Verilen görev 1 →
Aşağıdaki kayıtların tamamındaki satırları yeniden yazın, "elegant" kelimesini "stylish" ile değiştirin ve geri kalan her şeyi olduğu gibi bırakın. Resimleri cevaba koymayın.

Sayfa alıntısı →
Tarihimizde ilk Genel İdare Eleman Kaynağı olarak İstanbul’da Topkapı Sarayı içinde, tam tespit edilemeyen bir tarihte , fakat her halde 1460’dan sonra Enderun Mektebi açıldı. Bu okul , klasik, dini öğretim yapan medrese’lerden farklıydı. Denilebilir ki, bugün Türkiye’de Harp Okulu, Siyasal Bilgiler Fakültesi, Hukuk Fakülteleri, Güzel Sanatlar Akademisi, Konsevatuvar, Veteriner ve Edebiyat Fakültelerinin bütün disiplinlerini içine alan ve bunların ilk kaynağı olan, 14 yıllık öğretim süreli bir yüksek öğretim müessesesi idi.
Enderun’dan mezun olanlar Vezir’i Azamlık, Kaptan Paşalık, Yeniçeri Ağalığı, Eyalet Valilikleri, Sancak Beylikleri gibi Saray ve Hükümetin yüksek memuriyetlerine tayin edilirdi.

İşlenecek veriler →
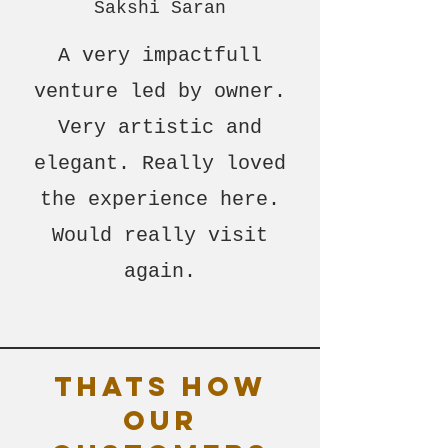
Sakshi Saran
A very impactfull
venture led by owner.
Very artistic and
elegant. Really loved
the experience here.
Would really visit
again.
Thats how
our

Verilen görev 2 →
Enderun Mektebi ile ilgili metne göre bu okulun öğretim süresi kaç yıldı?

Yazılı cevap 1 →
Sakshi Saran
A very impactfull
venture led by owner.
Very artistic and
stylish. Really loved
the experience here.
Would really visit
again.
Thats how
our

Yazılı cevap 2 →
Enderun Mektebi'nin öğretim süresi 14 yıldı.